Before
banks discovered the true value of toxic assets, companies were all signing up
to the need to embrace the ‘new values’ of sustainability and corporate social
responsibility. It was essential to show
your positive green credentials and ethics as a responsible brand.
Branding is
ultimately about differentiating an added value offer and we were just getting
used to adding the new moral values to the more traditional emotional and
perceived unique selling points as ‘added added values’ when the new ‘survival
of the fittest’ era arrived post September 08.
Now we must add another level of ‘value’ – ‘real value’.
Real value
was previously discussed as a cost/quality ratio – not the cheapest, but a best
value perception in terms of product, service, process, environment,
experience. However anyone arguing that
price is not now the main driver for most people must face a new reality in
these tough times. It seems everyone is
cutting back whether measured in less sales of Bentley’s in Russia or increased
Value own brand purchases in Tesco’s. We
now face balancing our previously ‘nice to have’ green values and ‘feel good’

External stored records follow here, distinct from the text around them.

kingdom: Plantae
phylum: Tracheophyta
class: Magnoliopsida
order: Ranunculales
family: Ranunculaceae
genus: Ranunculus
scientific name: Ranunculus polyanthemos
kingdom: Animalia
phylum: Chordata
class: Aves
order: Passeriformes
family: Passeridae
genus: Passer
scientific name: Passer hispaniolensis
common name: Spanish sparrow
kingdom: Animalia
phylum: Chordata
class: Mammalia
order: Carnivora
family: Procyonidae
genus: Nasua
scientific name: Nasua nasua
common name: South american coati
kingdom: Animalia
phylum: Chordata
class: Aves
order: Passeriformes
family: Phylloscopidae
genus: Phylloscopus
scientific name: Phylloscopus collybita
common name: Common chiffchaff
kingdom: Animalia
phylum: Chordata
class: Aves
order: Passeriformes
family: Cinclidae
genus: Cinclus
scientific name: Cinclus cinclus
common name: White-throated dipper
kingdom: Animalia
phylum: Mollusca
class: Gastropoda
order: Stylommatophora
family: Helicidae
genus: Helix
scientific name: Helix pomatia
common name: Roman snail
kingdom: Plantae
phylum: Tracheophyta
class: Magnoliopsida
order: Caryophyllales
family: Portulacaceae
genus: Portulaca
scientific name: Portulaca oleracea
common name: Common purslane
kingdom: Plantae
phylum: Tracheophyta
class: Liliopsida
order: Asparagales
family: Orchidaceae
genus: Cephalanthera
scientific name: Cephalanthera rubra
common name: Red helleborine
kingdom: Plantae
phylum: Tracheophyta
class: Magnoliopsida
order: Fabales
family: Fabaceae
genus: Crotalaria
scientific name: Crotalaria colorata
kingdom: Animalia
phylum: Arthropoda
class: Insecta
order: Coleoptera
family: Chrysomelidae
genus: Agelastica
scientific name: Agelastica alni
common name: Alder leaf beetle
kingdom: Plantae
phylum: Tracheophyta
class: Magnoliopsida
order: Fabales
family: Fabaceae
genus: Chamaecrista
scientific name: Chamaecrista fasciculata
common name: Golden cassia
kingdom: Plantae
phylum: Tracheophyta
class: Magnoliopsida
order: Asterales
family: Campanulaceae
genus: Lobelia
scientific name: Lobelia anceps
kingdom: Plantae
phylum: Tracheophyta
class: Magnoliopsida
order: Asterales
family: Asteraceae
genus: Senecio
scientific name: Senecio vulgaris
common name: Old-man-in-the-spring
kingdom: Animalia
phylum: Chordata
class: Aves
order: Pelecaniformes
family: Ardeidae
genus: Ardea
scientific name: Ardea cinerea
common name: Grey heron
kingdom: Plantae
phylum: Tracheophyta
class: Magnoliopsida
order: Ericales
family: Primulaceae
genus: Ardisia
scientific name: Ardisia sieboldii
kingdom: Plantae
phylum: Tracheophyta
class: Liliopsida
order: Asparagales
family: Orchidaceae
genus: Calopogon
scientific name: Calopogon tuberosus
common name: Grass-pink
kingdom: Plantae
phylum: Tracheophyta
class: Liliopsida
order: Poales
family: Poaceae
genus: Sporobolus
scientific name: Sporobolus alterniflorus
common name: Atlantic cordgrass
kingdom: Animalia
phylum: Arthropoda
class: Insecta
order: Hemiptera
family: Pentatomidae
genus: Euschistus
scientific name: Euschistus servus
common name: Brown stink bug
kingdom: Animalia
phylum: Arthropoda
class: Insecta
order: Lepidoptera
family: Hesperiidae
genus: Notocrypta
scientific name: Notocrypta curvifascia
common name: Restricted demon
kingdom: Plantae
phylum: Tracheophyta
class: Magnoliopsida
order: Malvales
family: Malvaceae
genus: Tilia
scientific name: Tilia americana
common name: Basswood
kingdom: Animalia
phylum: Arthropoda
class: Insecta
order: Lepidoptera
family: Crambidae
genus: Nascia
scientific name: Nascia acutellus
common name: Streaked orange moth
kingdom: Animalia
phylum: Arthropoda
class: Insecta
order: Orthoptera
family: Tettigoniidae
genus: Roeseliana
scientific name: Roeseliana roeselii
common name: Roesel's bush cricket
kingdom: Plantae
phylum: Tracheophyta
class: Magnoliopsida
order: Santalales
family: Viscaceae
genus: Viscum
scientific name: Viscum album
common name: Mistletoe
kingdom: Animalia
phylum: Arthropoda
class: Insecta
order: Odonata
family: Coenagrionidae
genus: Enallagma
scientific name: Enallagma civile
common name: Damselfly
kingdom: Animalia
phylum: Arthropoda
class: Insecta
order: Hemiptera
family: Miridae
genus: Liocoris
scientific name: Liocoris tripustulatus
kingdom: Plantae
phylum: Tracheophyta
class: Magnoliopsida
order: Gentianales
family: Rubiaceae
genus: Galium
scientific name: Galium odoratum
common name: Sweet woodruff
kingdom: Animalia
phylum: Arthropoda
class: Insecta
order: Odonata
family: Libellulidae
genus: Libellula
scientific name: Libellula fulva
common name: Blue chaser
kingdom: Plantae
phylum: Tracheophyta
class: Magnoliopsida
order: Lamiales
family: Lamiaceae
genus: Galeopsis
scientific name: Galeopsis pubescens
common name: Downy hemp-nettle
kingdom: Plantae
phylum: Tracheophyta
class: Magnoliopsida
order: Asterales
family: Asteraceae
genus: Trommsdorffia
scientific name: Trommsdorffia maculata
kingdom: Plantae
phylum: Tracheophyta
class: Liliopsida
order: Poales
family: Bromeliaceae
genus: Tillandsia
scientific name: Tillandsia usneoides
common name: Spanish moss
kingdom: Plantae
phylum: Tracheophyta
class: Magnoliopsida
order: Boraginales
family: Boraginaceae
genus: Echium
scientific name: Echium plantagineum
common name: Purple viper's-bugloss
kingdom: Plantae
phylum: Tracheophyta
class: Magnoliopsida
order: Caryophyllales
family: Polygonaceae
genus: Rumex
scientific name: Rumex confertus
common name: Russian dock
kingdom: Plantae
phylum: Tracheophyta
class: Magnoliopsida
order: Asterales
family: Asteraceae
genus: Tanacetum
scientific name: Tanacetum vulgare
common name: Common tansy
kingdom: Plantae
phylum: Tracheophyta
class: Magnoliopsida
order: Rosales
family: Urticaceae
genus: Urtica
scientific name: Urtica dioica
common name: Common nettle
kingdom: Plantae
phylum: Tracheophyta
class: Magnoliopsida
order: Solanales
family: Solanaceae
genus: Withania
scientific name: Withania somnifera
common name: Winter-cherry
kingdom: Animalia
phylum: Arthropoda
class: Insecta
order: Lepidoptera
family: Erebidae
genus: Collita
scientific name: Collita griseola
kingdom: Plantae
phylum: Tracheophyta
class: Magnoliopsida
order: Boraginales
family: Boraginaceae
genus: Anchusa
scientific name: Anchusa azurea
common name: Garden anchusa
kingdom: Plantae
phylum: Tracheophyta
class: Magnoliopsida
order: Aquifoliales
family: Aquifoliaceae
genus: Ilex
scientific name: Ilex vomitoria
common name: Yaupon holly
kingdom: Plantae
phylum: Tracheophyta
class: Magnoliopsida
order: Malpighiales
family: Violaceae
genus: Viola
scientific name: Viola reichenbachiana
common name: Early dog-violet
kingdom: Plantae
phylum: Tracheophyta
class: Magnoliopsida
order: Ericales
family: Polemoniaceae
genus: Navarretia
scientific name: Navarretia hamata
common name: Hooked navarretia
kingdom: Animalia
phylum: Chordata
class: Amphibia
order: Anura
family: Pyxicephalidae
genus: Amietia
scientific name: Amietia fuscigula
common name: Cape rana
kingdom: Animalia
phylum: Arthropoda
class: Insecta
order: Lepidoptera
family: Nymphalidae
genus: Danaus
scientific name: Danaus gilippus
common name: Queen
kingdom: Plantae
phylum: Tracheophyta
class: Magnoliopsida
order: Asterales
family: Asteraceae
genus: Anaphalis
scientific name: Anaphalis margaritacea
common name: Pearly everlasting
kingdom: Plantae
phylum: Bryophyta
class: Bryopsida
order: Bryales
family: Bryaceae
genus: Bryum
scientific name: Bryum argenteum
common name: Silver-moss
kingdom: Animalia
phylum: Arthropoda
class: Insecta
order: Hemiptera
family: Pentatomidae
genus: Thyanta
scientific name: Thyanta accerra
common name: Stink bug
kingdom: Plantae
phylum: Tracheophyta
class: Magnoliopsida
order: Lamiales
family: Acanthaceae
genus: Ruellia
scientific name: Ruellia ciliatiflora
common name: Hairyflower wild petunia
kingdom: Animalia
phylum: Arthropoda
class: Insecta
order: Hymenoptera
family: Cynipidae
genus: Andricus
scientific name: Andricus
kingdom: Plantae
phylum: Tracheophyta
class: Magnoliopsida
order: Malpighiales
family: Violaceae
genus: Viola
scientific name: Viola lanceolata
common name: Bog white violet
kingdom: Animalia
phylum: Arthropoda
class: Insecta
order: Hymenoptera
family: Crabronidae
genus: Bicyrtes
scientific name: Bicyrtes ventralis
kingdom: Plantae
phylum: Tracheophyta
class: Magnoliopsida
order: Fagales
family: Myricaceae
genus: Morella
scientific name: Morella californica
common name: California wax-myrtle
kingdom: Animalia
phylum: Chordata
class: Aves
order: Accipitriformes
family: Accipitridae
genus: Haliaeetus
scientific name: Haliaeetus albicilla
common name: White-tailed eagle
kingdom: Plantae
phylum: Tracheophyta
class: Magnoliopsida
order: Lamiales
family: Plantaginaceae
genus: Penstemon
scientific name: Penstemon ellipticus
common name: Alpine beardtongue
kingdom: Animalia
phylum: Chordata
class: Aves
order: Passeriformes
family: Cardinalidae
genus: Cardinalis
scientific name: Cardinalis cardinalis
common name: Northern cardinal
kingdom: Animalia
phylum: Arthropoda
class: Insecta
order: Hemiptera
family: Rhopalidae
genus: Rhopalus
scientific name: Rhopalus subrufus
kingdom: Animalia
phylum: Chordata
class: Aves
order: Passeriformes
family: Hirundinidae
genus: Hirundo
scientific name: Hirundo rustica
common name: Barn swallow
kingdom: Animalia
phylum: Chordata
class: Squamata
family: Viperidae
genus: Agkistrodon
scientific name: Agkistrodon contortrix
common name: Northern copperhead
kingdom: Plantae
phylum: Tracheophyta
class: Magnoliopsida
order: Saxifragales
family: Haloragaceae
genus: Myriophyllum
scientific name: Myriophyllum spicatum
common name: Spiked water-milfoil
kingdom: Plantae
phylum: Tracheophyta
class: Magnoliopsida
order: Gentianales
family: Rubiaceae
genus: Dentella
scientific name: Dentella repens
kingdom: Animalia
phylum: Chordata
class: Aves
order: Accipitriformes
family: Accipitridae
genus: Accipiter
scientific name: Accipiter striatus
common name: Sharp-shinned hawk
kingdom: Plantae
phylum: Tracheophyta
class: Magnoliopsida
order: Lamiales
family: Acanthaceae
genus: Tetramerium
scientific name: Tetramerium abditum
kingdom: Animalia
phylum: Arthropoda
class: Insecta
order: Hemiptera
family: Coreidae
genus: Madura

conscience-added -value purchase triggers with a simple need to satisfy basic
survival needs – forget social and ethical aspirations. What we say and what we actually do are even
more under test. Sod status and image if
it does the same job.
Those
involved with brand development are getting a sharp lesson in achieving
perceived ‘added values’ whether product, service, or destination brands. Suddenly the need to achieve more for less by
the organisation is now a first priority in terms of survival and
adaptation. Marketing budgets get slashed,
new designs get shelved.
Branding
must now prove its role as an essential management principle and ethos – the
driving force, the DNA, the glue that coordinates the organisation. The result should be, by definition, true
synergy and therefore real value creation, vital in today’s market.
It
certainly puts the old but still prevalent view of branding as simply a visual
media manifestation exercise in the bin – or I hope it does, otherwise
companies selling branding as cosmetic packaging exercise will be in for some tough
times - who needs a new letterhead when you have no one to write to. Or more basically, if price is the real added
value, who cares about nice packaging.
Of course,
its not as simple as this. We are all
human and hearts as well as heads must be satisfied. However, a back to basics ethos is now an
essential modus operandi i.e. getting
best value out of given resources. A
good brand strategy should facilitate a clever value engineered approach by
providing a focus to everything a company does to be a customers’ preferred
choice. A classic brand audit exercise must now encompass a clear evaluation of
the real worth of every investment – people, product, service, environment,
technology, etc in terms of the effective contribution to creating the first
choice brand experience for all audiences – external and internal.
Difficult
times force adaptation and new ways of being – lets hope real brand development
can now be recognised as a vital survival corporate added value gene – allowing
real value creation for all concerned - the ultra added-added value proposition.